> _Supplied passage_:
::::::::::

Ladies and gentlemen, thank you for standing by and welcome to the Sprague Resources LP Third Quarter 2019 Earnings Conference Call. [Operator Instructions] After the speakers' presentation, there will be a question-and-answer session. [Operator Instructions]

I would now like to hand the conference over to your speaker today, David Glendon, President and CEO. Please go ahead, sir.

David C. Glendon -- President and Chief Executive Officer

Thank you, Sonia. Good afternoon everyone, and welcome to Sprague Resources Third Quarter 2019 Conference Call.

Joining me today are David Long, our Chief Financial Officer and Paul Scoff our Vice President and General Counsel. I'd like to remind listeners that some of today's call will include forward-looking statements. These statements are based on our current expectations, which we believe to be reasonable as of today's date and Sprague does not undertake any obligation to update any forward-looking statements to reflect new information or future events.

Actual results may differ significantly because of risks and uncertainties that are difficult to predict. Please refer to our 10-K for a list of risk factors, which could cause our actual results to differ from anticipated results and review our 10-K, 10-Q, current reports and other filings with the SEC. We also describe our business using certain non-GAAP financial measures. Reconciliations of these measures to comparable GAAP measures are available in our non-GAAP quarterly supplement and our earnings press release. Both of which can be found in the Investor Relations section of our website.

In the third quarter of 2019 Sprague generated total adjusted gross margin of $52 million, representing a 12% increase over last year's $46 million. Adjusted EBITDA of almost $14 million was 60% greater than 2019s comparable figure, as strong cost discipline resulted in a nearly one to one ratio of gross margin to EBITDA increases. Although the seasonal nature of our business generates lower results in the second and third quarters we're encouraged by the trend of improving operating results versus 2018.

In particular, we've seen our new customer acquisition efforts bear fruit in each of our three business segments. In refined products we're gaining new delivered accounts by collaborating with our wholesale customers on transportation requirements, leveraging their existing assets to reap efficiency gains. In natural gas, our investment in technology is enabling greater productivity in our customer quoting process. The additional speed and creativity and responding to customer requirements for pricing solutions has been accompanied by both account and volume growth.

::::::::::

> _Recorded data_:
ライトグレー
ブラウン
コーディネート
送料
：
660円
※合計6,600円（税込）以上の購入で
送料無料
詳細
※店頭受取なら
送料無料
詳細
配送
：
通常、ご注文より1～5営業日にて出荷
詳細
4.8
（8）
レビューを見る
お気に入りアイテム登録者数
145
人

::::::::::

> _Problem set_:
a: Decide whether each statement below agrees with the earnings call transcript. Answer yes or no for each, and quote the deciding words of the transcript.
(i) Sprague's total adjusted gross margin for the third quarter of 2019 was $52 million, a 12% increase over the prior year's $46 million.
(ii) David Long serves as Sprague's Vice President and General Counsel.
(iii) Because of seasonality, Sprague's results are lower in the first and fourth quarters.
b: Extend the earnings call transcript, picking up right after its last sentence and keeping the speaker's voice.

> _Responses to the exercise_:
a:
(i) Yes: "In the third quarter of 2019 Sprague generated total adjusted gross margin of $52 million, representing a 12% increase over last year's $46 million."
(ii) No: "David Long, our Chief Financial Officer and Paul Scoff our Vice President and General Counsel."
(iii) No: "the seasonal nature of our business generates lower results in the second and third quarters"

b:
Our Materials Handling business has also seen new long-term contracts at our brands in Portland facilities, with capital investments in tankage conversions. Looking forward, we are seeing the effects of IMO 2020, an expected uptick in distillate demand reflected in a much tighter forward curve. As I've noted in the past, Sprague can benefit from either healthy contango structures or storage generates incremental value or real backwardation when our logistics expertise proves invaluable in high demand periods. We also continue to follow congressional action regarding the reinstatement of the biodiesel blenders tax credit.

In natural gas continued challenges in permitting new infrastructure are expected to maintain volatility in Northeast gas markets, even as commodity prices stay low. Finally, the Board of our General Partner declared a distribution of $66.75 per unit for the third quarter of 2019, which is flat to the previous quarter. Notably, the owner of Sprague's General Partner agreed to waive its incentive distribution rights for the quarter, as we continue to build higher coverage on the common units. I hope this dispels any concerns about potential distribution cuts and reinforces our sponsors support for the businesses long-term health. While we acknowledge the broader governance concerns in the MLP space, we believe we have a compelling story on the alignment of the GP, LP and management interests, that distinguishes Sprague in the market.

Now I'd like to turn the call over to Dave Long for a detailed review of our third quarter results. Dave?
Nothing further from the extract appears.